Saturday, March 14, 2015

2015 March 8 and 14: Dambala

Last Sunday, the three of us went to our favourite Sunday Sri Lankan restaurant with our friend Mario. He first introduced us to the restaurant on our first Sunday at church here. He eats there most Sundays, and when Steve asked if the food was good there, his reply was "It's good enough" with a modest tilt of his head.

Boy, was he right! And also wrong.... This little place serves some of the best Sri Lankan food we have eaten anywhere in the past month. Usually we show up and the three ladies who own the place just start bringing us food.
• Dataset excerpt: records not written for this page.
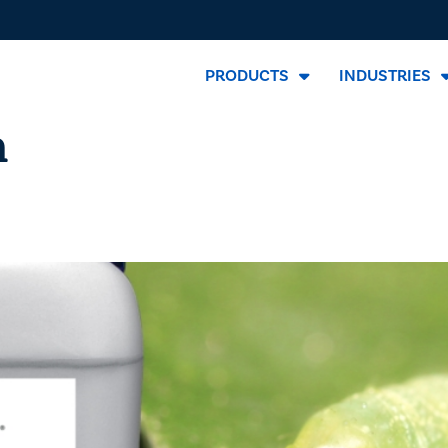
PRODUCTS
INDUSTRIES
m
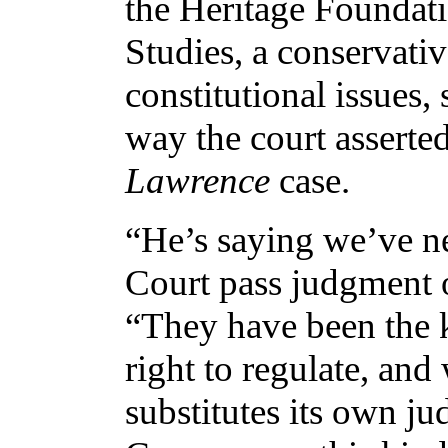
the Heritage Foundati
Studies, a conservativ
constitutional issues,
way the court asserted
Lawrence
case.
“He’s saying we’ve n
Court pass judgment o
“They have been the ki
right to regulate, and
substitutes its own ju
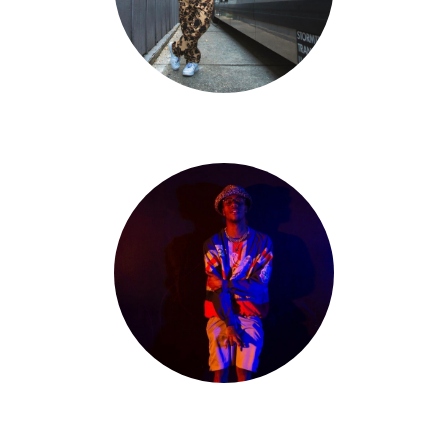
Tristan Edpao
Matt Thomas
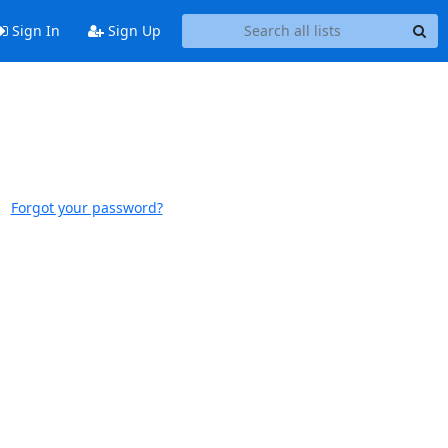
Sign In
Sign Up
Forgot your password?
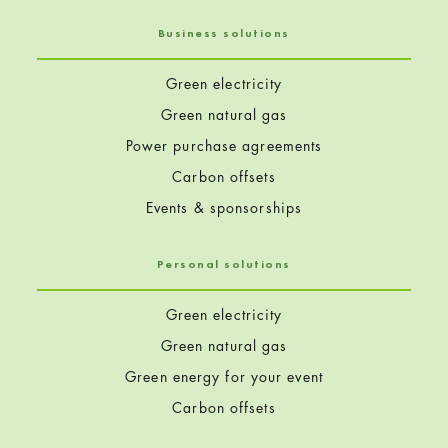
Business solutions
Green electricity
Green natural gas
Power purchase agreements
Carbon offsets
Events & sponsorships
Personal solutions
Green electricity
Green natural gas
Green energy for your event
Carbon offsets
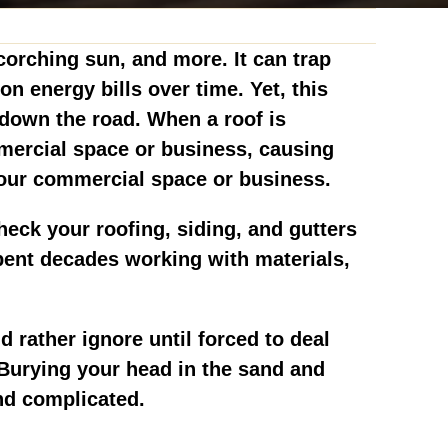
scorching sun, and more. It can trap
 energy bills over time. Yet, this
s down the road. When a roof is
mmercial space or business, causing
your commercial space or business.
heck your roofing, siding, and gutters
pent decades working with materials,
rather ignore until forced to deal
. Burying your head in the sand and
and complicated.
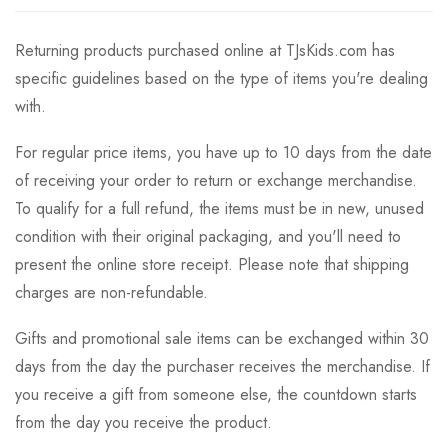
Returning products purchased online at TJsKids.com has
specific guidelines based on the type of items you're dealing
with.
For regular price items, you have up to 10 days from the date
of receiving your order to return or exchange merchandise.
To qualify for a full refund, the items must be in new, unused
condition with their original packaging, and you'll need to
present the online store receipt. Please note that shipping
charges are non-refundable.
Gifts and promotional sale items can be exchanged within 30
days from the day the purchaser receives the merchandise. If
you receive a gift from someone else, the countdown starts
from the day you receive the product.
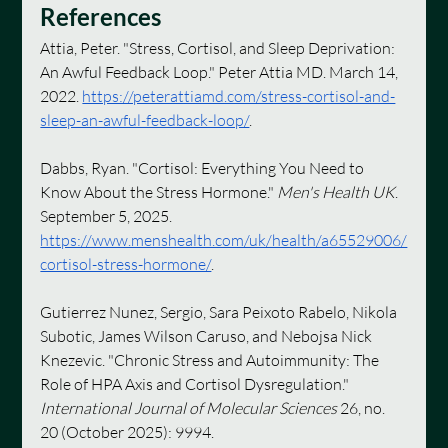
References
Attia, Peter. "Stress, Cortisol, and Sleep Deprivation: 
An Awful Feedback Loop." Peter Attia MD. March 14, 
2022. 
https://peterattiamd.com/stress-cortisol-and-
sleep-an-awful-feedback-loop/
.
Dabbs, Ryan. "Cortisol: Everything You Need to 
Know About the Stress Hormone." 
Men's Health UK
. 
September 5, 2025. 
https://www.menshealth.com/uk/health/a65529006/
cortisol-stress-hormone/
. 
Gutierrez Nunez, Sergio, Sara Peixoto Rabelo, Nikola 
Subotic, James Wilson Caruso, and Nebojsa Nick 
Knezevic. "Chronic Stress and Autoimmunity: The 
Role of HPA Axis and Cortisol Dysregulation." 
International Journal of Molecular Sciences
 26, no. 
20 (October 2025): 9994. 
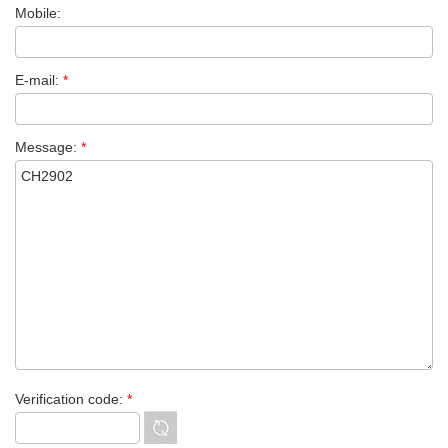
Mobile:
E-mail:
*
Message:
*
Verification code:
*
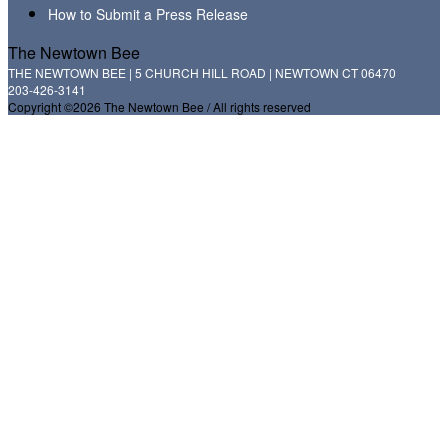
How to Submit a Press Release
The Newtown Bee
THE NEWTOWN BEE | 5 CHURCH HILL ROAD | NEWTOWN CT 06470
203-426-3141
Copyright ©2026 The Newtown Bee / All rights reserved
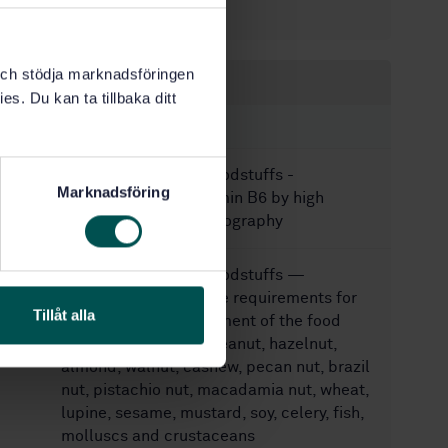
24
No of pages:
k och stödja marknadsföringen
Within the same area
es. Du kan ta tillbaka ditt
STANDARDS
SS-EN 14164:2014
Foodstuffs -
Marknadsföring
Determination of vitamin B6 by high
performance chromatography
SS-EN 17855:2024
Foodstuffs —
Minimum performance requirements for
Tillåt alla
quantitative measurement of the food
allergens milk, egg, peanut, hazelnut,
almond, walnut, cashew, pecan nut, brazil
nut, pistachio nut, macadamia nut, wheat,
lupine, sesame, mustard, soy, celery, fish,
molluscs and crustaceans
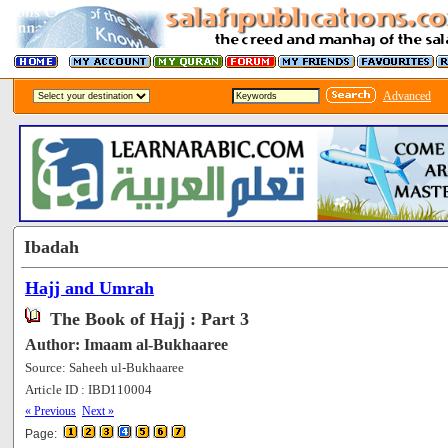
Advanced
Ibadah
Hajj and Umrah
The Book of Hajj : Part 3
Author: Imaam al-Bukhaaree
Source: Saheeh ul-Bukhaaree
Article ID : IBD110004
[57076]
« Previous
Next »
Page:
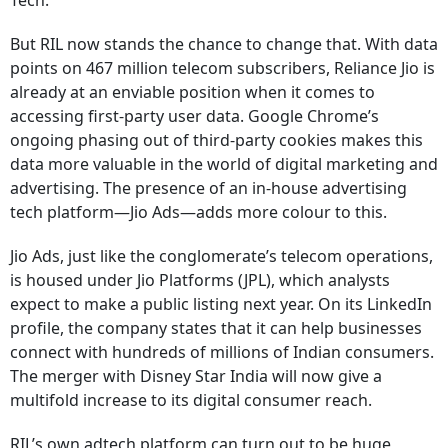
Tech.
But RIL now stands the chance to change that. With data
points on 467 million telecom subscribers, Reliance Jio is
already at an enviable position when it comes to
accessing first-party user data. Google Chrome’s
ongoing phasing out of third-party cookies makes this
data more valuable in the world of digital marketing and
advertising. The presence of an in-house advertising
tech platform—Jio Ads—adds more colour to this.
Jio Ads, just like the conglomerate’s telecom operations,
is housed under Jio Platforms (JPL), which analysts
expect to make a public listing next year. On its LinkedIn
profile, the company states that it can help businesses
connect with hundreds of millions of Indian consumers.
The merger with Disney Star India will now give a
multifold increase to its digital consumer reach.
RIL’s own adtech platform can turn out to be huge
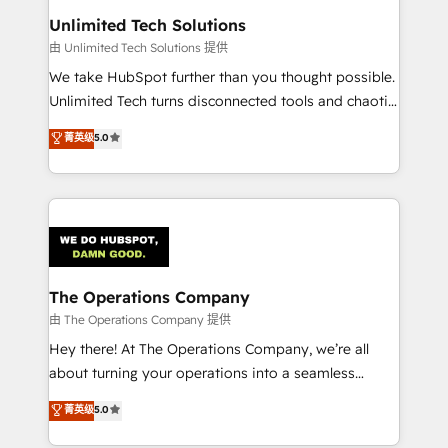
from other CRMs to HubSpot without data loss or
Unlimited Tech Solutions
downtime. 🔹 RevOps Strategy: Align teams,
由 Unlimited Tech Solutions 提供
processes, and data to drive revenue efficiency. 🔹
We take HubSpot further than you thought possible.
Integrations: Connect HubSpot with your tech stack
Unlimited Tech turns disconnected tools and chaotic
for better adoption. 🔹 Custom Solutions: Build
processes into a seamless, high-performing revenue
菁英级
5.0
tailored apps, workflows, and configurations. We are
engine. We combine RevOps strategy with deep
SOC 2 Type II and ISO 27001 certified, reinforcing
technical execution to help teams scale faster—with
our commitment to data security and compliance. At
cleaner data, smarter automation, and more
OneMetric, we help revenue teams focus on the
predictable revenue. Specialties: · HubSpot
OneMetric that matters most: revenue.
Implementation & Migration · Native & Custom
Integrations · Custom Development · CPQ & FSM ·
Reporting & Analytics · GTM Architecture · Sales &
The Operations Company
Marketing Enablement If you’re ready to elevate
由 The Operations Company 提供
HubSpot from “just your CRM” to your growth
Hey there! At The Operations Company, we’re all
infrastructure—let’s talk.
about turning your operations into a seamless
experience that powers real results. We specialize in
菁英级
5.0
transforming complex systems into efficient,
scalable solutions that work across your entire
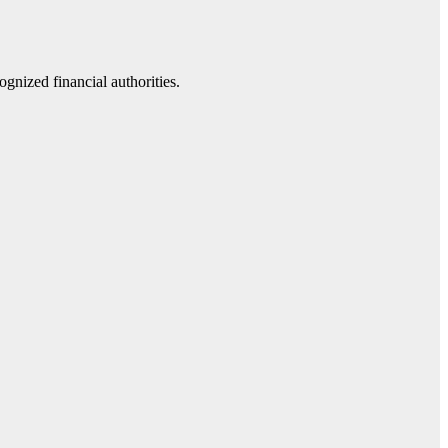
gnized financial authorities.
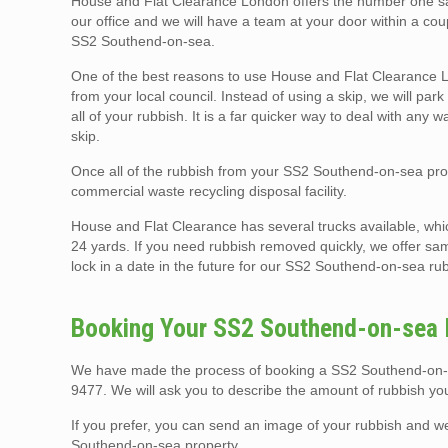
House and Flat Clearance London offers the number one sam
our office and we will have a team at your door within a co
SS2 Southend-on-sea.
One of the best reasons to use House and Flat Clearance Lo
from your local council. Instead of using a skip, we will p
all of your rubbish. It is a far quicker way to deal with any 
skip.
Once all of the rubbish from your SS2 Southend-on-sea prope
commercial waste recycling disposal facility.
House and Flat Clearance has several trucks available, whi
24 yards. If you need rubbish removed quickly, we offer sa
lock in a date in the future for our SS2 Southend-on-sea rub
Booking Your SS2 Southend-on-sea R
We have made the process of booking a SS2 Southend-on-sea
9477. We will ask you to describe the amount of rubbish yo
If you prefer, you can send an image of your rubbish and 
Southend-on-sea property.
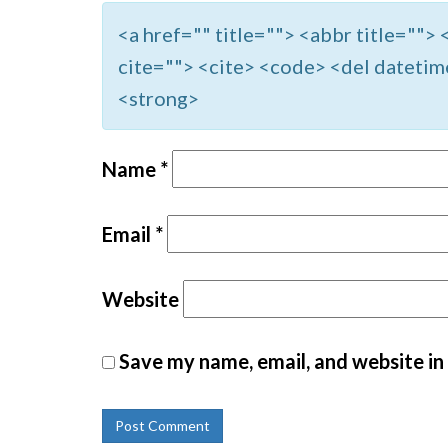
<a href="" title=""> <abbr title=""
cite=""> <cite> <code> <del datetim
<strong>
Name
*
Email
*
Website
Save my name, email, and website in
Everything is always delicious, and we always leave feeling satisfied with a wonderful meal and for a very modest price. Last time, for example, all-you-can-eat for four people was 705 rupees ($5.38).

One of the dishes that we were served last Sunday was called dambala. Dambala are an absolutely wonderful kind of green bean. It looks like it has four frilly wings, hence the English name 'winged bean'. I first encountered this strange looking vegetable in the grocery store, but having no idea what it was called, did not buy any. Now that I knew what they were, I bought some, and tonight we had homemade winged beans for supper. They tasted just like at the restaurant, just not as spicy.

You can probably use green beans in this recipe, but I would use a French cut bean rather than short cuts - that way, you will get some of the crispy texture that occurs because of the thin wings on the cut winged beans.

Dambala

8 winged beans chopped into 1/2 inch pieces - makes about 4 cups
1 medium red onion, finely chopped
3 cloves garlic, finely chopped
6 curry leaves if you have them
1/2 tsp of red chili flakes - use up to 1 1/2 tsps if you like it spicy!
salt to taste
2 tbsps cooking oil
a little water

Cook the onion and garlic in the oil until translucent. Add the chopped winged beans and curry leaves, stir, cover, and let cook. If the onion or garlic start to get too cooked, add a little water and replace the lid. Stir occasionally. When the beans are almost cooked, add the red chili flakes. Do not replace the lid. Stir until water is evaporated, then add salt to taste and remove from heat. You want the very edges of the beans to be slightly crispy, and the thicker parts to be al dente.